Ламар Кларендон оборачивается на голос сына, морщится и снова принимается оценивать сравнительные достоинства «Чирриоз» «и «Шреддид Уит» [59] . «Валяйте, — бросил он Биву, когда тот сказал, что они хотят позвонить Даддитсу. — Понять не могу, с чего вам вдруг взбрело говорить
59
Марки овсяных и пшеничных хлопьев.
Джоунси снова подносит трубку к уху и успевает уловить обрывок фразы:
— …вернулись в Дерри? Я думала, вы охотитесь где-то в Кинео.
— Нет, мы все еще здесь, — отвечает Джоунси и, оглянувшись на друзей, с удивлением замечает, что они почти не вспотели, разве что лоб Генри чуть влажный, на верхней губе Пита несколько крошечных капелек и все. Ну просто Психербург какой-то! — Мы просто думали… э… что, пожалуй, лучше позвонить.
— Вы знали.
Голос спокойный, бесстрастный. Не рассерженный. Не отчужденный. Но и не вопрошающий. Констатирующий.
— Э-э-э… — Он поправляет ворот рубашки. — Да.

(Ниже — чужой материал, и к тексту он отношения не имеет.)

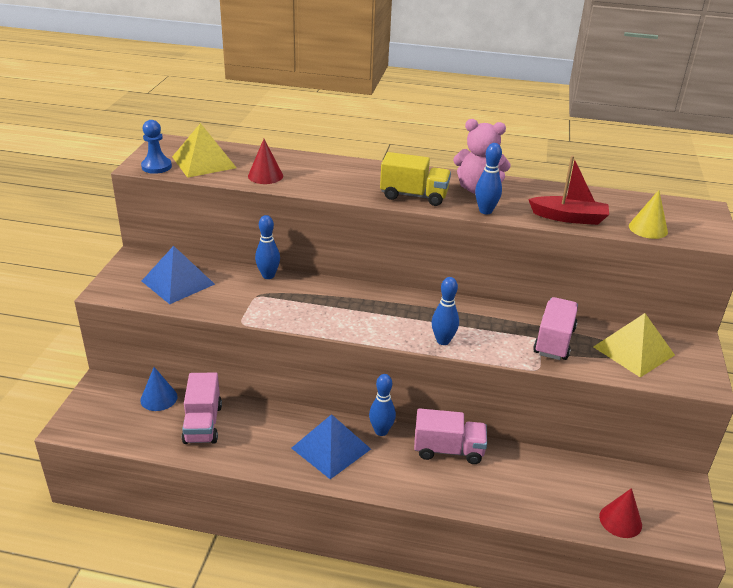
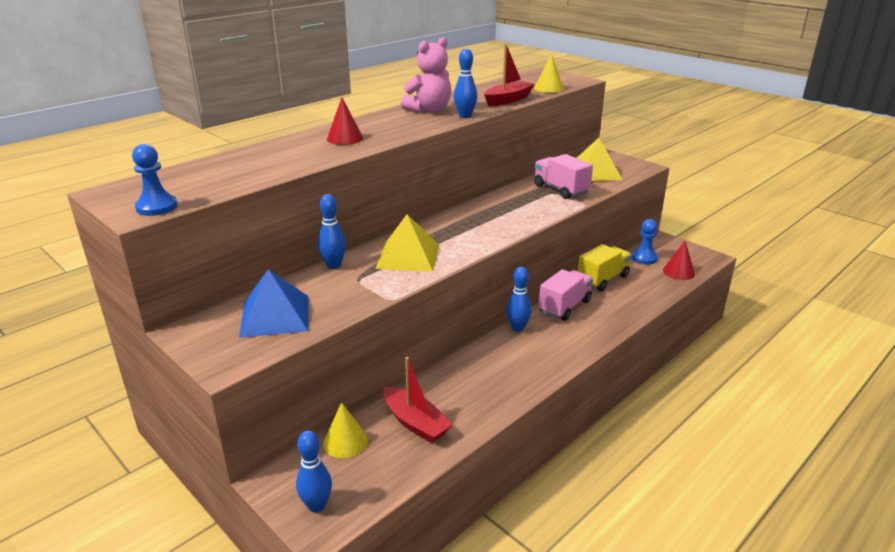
camera: 55 degrees left, 5 degrees down
(159, 398) = (345, 441): blue cone -> yellow cone
(203, 424) = (415, 423): pink truck -> red boat
(204, 162) = (194, 184): yellow pyramid -> yellow pyramid (408, 256)
(265, 176) = (276, 166): red cone -> red cone (345, 138)
(331, 448) = (516, 359): blue pyramid -> none
(414, 196) = (407, 128): yellow truck -> yellow truck (602, 279)
(443, 341) = (519, 224): blue bowling pin -> blue bowling pin (316, 505)
(618, 481) = (644, 258): none -> blue pawn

Любой на ее месте засыпал бы его сотнями вопросов, начиная с «откуда вы узнали» и «что, во имя Господа, с ним творится», но Роберта не любой-всякий, и, кроме того, почти целый месяц наблюдала их рядом со своим сыном. Поэтому и говорит:
— Подожди, Джоунси. Сейчас я его позову.
Джоунси ждет. Издалека доносятся рыдания Даддитса и тихие уговоры Роберты. Она объясняет. Утешает. Заманивает его к телефону. Повторяет магические имена:
«Джоунси, Бивер, Пит, Генри».
Вопли приближаются, и Джоунси ощущает, как они вонзаются в голову, тупой нож, который мнет и крошит плоть, вместо того чтобы резать. У-У-У-У. По сравнению с плачем Даддитса локоть Генри кажется нежными объятиями. И тропический дождь льется по шее солеными потоками. Взгляд устремлен на две таблички над телефоном. Первая гласит: ограничьте время разговора пятью минутами, пожалуйста. На второй еще одна просьба: никаких непристойностей по телефону. Под ней кто-то нацарапал:
КАКОЙ КОЗЕЛ ЭТО СОЧИНИЛ?
Но тут трубку берет Даддитс, и в ухо Джоунси ввинчивается ужасный громовой рев. Джоунси морщится, но, несмотря на боль, сердиться на Дадса невозможно. Здесь они вместе, все четверо, а он там один. До чего же все-таки странное создание! Господь покарал и благословил его одновременно, и при мысли об этом у Джоунси голова идет кругом.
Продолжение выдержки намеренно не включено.